Innovation Tours. Create a tour that visits business units from across the company. Start with secondary research that demonstrates subject matter knowledge. Draw on competitive examples. Offer to assist the business units in emulating some of the value that was shared. As time goes on, replace the competitive examples with internal examples, lessons learned, and accomplishments. At Hughes Aircraft, they created the Knowledge Highway project that initially shared research about learning organizations. Eventually, the program became a regular show-and-tell across the organization that covered practices and technologies used to capture and share lessons learned, discover expertise, and drive innovation.

Internal social channels. The best influencers meet people where they are. Discover all the channels that the target audience regularly frequent and engage through them with answers to questions and insights. Influencers need credibility that doesn’t just come from the role or title, so the best way to build credibility is to prove you know what you’re doing. Community engagement is the perfect vehicle for building credibility.

Incubators and Innovation Hubs. If IT wants to influence, such as how an organization develops key performance indicator dashboards, creating an incubator or innovation hub focused on that topic will not only demonstrate competency but will also create a forum for organizational learning where partners can both learn and contribute.

Adopt an IT Customer Relationship Management (CRM) Function. IT customer relationship managers can help amplify the voice of the customer, but most importantly, as IT resources embedded customers, the relationship manager can better understand the issues and needs being faced by the business units.

Build and use scenarios. Scenario planning creates narratives about the future. Individual business units will likely not develop their own scenarios. IT can be very influential in how people think about the future and the tools they use to navigate uncertainty, by inviting partners to co-create scenarios.

Adopting other ideas and techniques like those listed below can also help influence the business to partner with IT, and respect and adopt their preferred approaches to IT-related work:

  • Run business solution hackathons
  • Encourage “intrapreneuring” for IT projects
  • Hold salons for feedback and reflection
  • Encourage the right balance between incentives and permissions
  • Work with business units to develop hypothesis-driven positions on technology investments
  • Invest in coaching and professional development
  • Nurture agile thinking and practice
  • Deploy innovation spaces, virtually and physically, as places where people can work together to solve problems and explore possibilities

Perhaps the most important element for meaningful influence is modeling behavior. Influence can evaporate quickly when trust and authenticity come into question. The best influencers model the behavior they advocate.

Becoming an Influencer

Becoming an influencer requires a purposeful act. Leaders with command-and-control backgrounds will need to reflect on how they approach their roles. Policies, assertions, and statements aren’t enough. Influencers must diligently engage with target audiences in order to demonstrate the value of their ideas. 
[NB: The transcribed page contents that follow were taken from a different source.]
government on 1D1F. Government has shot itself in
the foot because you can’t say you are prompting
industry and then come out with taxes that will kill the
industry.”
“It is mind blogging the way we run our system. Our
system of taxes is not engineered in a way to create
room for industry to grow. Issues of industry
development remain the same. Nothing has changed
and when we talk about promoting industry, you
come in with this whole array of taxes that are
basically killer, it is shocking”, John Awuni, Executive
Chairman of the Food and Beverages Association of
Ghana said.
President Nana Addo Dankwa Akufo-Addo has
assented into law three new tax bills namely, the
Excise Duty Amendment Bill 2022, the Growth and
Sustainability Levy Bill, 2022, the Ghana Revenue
With so many sources available, often sources that conflict with each other, being heard and being respected, helps cut through the chatter to keep people focused on why certain actions and practices need consistency, a common perspective on quality, and shared practices. Those shared practices enable systems to scale, ensure cost-effective use of tools and technology, and the reduction of costly redundant systems and friction caused by incompatible approaches.

Becoming an influencer is a new way of being. Influencers must adopt a view of the business as an ecosystem with emergent configurations that require constant collaboration as they simultaneously deliver value and navigate change. Influencing means listening and learning as much as it does suggesting and demonstrating. The best influencers build alliances that boost their voices, creating a consensus perspective on what the organization needs to do to achieve its goals and objectives.